Early Intervention Is The Key...
· Early intervention for learning difficulties makes a significant difference in the long-term learning abilities of children. According to the National Institutes of Health (NIH), 95 percent of children who have trouble learning to read can reach expected level if they receive specialized help early on.
· Kindergarten and Class 1 are the “window of opportunity” to prevent long term learning problems. Neural circuits, which create the foundation for learning, behaviour and health, are most flexible during the first three years of life.
· Without early intervention, the “learning gap” between struggling learners and their peers continues to widen over time. Research has found that children who are below expected level in class three are very slow to “catch up” in later classes.

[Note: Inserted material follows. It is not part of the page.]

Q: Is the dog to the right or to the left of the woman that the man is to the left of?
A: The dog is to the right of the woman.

· Kindergarten teachers are often the first to raise “red flags” about a child’s readiness. Any such concerns should be taken seriously and investigated sooner rather than later. A formal assessment can determine whether these early warning signs indicate the presence of a learning disorder.
· Numerous research studies have concluded that one on-one instruction is superior to group instruction for children with basic skill deficits. Experts agree that these children need specialized, systematic, intervention by a qualified specialist with training and experience in learning disabilities.
· Over time, the brain is strengthened by positive early experiences, especially stable relationships with caring and responsive adults, safe and supportive environments, and appropriate nutrition.
· Intervention is likely to be more effective and less costly when it is provided earlier in life rather than later.
· It is a good idea for schools to take a positive step in promoting inclusion, as soon as possible, because government regulations will make it increasingly difficult to refuse enrolment to children with special needs.
· A lot of behavioural and discipline issues settle down once the learning needs of each child is met.